To be followed by a list of chores, and a 25 mile drive in my Honda Element to deliver 50 chairs and 4 stage-riser boxes to the spacious backyard where we’ll be gathering our musical tribe Saturday.
There is a romanticism attached - at least in the Irish psyche - to alcohol. That blurry place where one is relieved of the burden of self for a time. Where he can allow his weakness to show. Where his sentimental heart blooms like the blood vessels in his cheeks. And where he might hug and or slug a friend who’s just as drunk, and who will be just as fully forgiven.

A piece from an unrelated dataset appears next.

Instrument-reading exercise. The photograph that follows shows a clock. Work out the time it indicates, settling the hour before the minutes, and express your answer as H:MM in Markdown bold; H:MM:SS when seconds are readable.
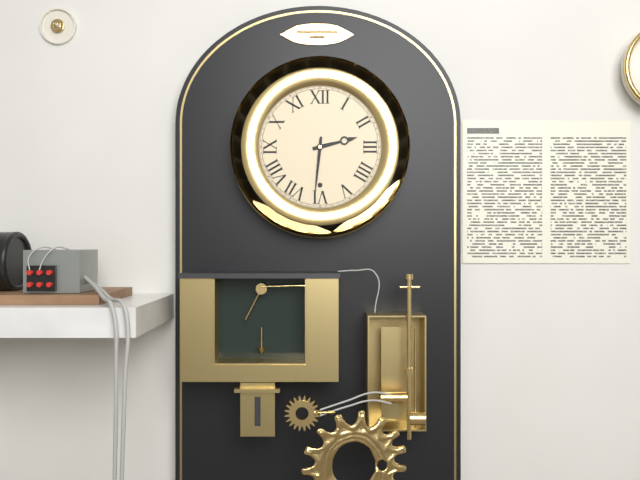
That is **2:31**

I’m linking my song ‘St. Patrick’s Day’ for your seasonal pleasures. It’s a worthy song. Celebratory, mostly. One that I actually did write on a rainy March 17, in the isolation of my first ‘Hobo Dojo’ in a repurposed horse corral in Thousand Oaks known as Thelma’s.
When I say rainy, I mean absolutely deluged.
I’d been there over a year at that time, but didn’t know many people closer than an hour’s drive away. And I had enough sobriety to know that I’d make it through our national day of booze. So I did what any man as full of unfocused longing would do. I went out driving. Passing by every bar that called my name.
I came home - soaked to the skin and filled to the brim with inner conflict. And I wrote this song. In one sitting. Pretty much before my hair was dry. Give it a listen.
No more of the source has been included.